Selected text =
——

Using a Document-Based Activity Structure (DBAS), teacher candidates create a disciplinary inquiry learning experience that highlights the integrative nature of the social studies in two ways: (a) across the disciplines and (b) with literacy.

K–12 social studies teachers face curricular challenges that can thwart their efforts to engage students in historical inquiry and disciplinary thinking. Those challenges include the struggle between literacy and subject matter priorities, the press for content coverage over interpretation, and the scarcity of good classroom resources.

——

Record excerpts =
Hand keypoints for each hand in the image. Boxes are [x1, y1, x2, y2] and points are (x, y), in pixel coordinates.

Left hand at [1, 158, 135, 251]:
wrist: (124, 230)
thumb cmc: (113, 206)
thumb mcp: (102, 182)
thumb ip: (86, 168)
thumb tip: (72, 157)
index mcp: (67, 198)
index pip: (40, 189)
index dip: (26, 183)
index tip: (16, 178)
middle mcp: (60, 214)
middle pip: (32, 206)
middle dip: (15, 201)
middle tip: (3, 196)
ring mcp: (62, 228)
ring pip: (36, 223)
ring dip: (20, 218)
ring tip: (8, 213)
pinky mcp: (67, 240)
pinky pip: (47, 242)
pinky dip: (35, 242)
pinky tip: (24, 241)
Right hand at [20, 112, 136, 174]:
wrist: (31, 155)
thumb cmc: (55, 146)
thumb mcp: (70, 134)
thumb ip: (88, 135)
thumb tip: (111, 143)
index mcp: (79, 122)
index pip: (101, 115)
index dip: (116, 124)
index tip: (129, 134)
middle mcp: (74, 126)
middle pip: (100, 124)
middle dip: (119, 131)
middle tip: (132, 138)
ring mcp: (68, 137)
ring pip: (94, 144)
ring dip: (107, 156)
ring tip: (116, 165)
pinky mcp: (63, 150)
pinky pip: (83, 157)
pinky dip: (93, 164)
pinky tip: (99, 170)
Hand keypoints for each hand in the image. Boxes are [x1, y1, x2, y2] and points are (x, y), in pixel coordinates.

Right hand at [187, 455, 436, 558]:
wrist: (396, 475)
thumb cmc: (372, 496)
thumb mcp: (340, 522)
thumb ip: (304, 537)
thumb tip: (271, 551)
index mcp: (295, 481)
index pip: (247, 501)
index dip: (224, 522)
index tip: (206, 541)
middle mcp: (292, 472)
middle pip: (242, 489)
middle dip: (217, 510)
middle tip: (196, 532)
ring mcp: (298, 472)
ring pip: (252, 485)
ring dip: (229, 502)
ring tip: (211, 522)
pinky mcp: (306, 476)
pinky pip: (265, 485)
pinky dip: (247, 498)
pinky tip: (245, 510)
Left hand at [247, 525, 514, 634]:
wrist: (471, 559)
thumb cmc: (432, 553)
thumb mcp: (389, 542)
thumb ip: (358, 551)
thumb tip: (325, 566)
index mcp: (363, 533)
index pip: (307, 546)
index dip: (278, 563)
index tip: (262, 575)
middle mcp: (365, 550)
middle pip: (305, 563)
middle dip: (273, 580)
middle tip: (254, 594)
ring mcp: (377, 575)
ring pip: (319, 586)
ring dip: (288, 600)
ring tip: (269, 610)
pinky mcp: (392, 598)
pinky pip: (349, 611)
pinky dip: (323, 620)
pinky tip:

——

To do =
#1 Decide whether each statement agrees with the passage on social studies inquiry, answering yes or no and quoting the deciding words: (a) Teacher candidates use the DBAS to build a disciplinary inquiry learning experience. (b) Good classroom resources are described as plentiful. (c) The integrative nature of the social studies is highlighted in three ways.
#2 Answer from the passage on social studies inquiry:
(a) Across what, and with what, does the learning experience highlight the integrative nature of the social studies?
(b) Which teachers face curricular challenges?
(c) Over what is content coverage pressed?
#3 Proceed with the passage on social studies inquiry, continuing from its last sentence.
The records have no connection to the passage on social studies inquiry.

Results for each task =
#1
(a) Yes: "teacher candidates create a disciplinary inquiry learning experience"
(b) No: "the scarcity of good classroom resources"
(c) No: "in two ways"

#2
(a) Across the disciplines and with literacy.
(b) K–12 social studies teachers.
(c) Interpretation.

#3
The Task: Given such challenges, we developed a task that structures teacher candidates’ knowledge development of historical inquiry and disciplinary thinking. Reisman’s (2012a, 2012b) activity structure for the teaching of historical inquiries focuses on discipline-specific literacy instruction—the document-based lesson. We adapted Reisman’s work to create a Document-Based Activity Structure (DBAS) to guide candidates’ thinking and curricular decision-making. The DBAS delineates core practices for historical inquiry (Fogo, 2014) within three sequential lesson segments: (a) framing the inquiry and building background knowledge, (b) employing sources, and (c) determining and communicating results. Using such a structure allows the complex teaching practices within each segment to be decomposed, examined, and practiced independently of the larger framework. The DBAS, then, provides a practical tool for candidates to make sense of the complexities in social studies teaching and learning and scaffolds their future social studies curriculum work.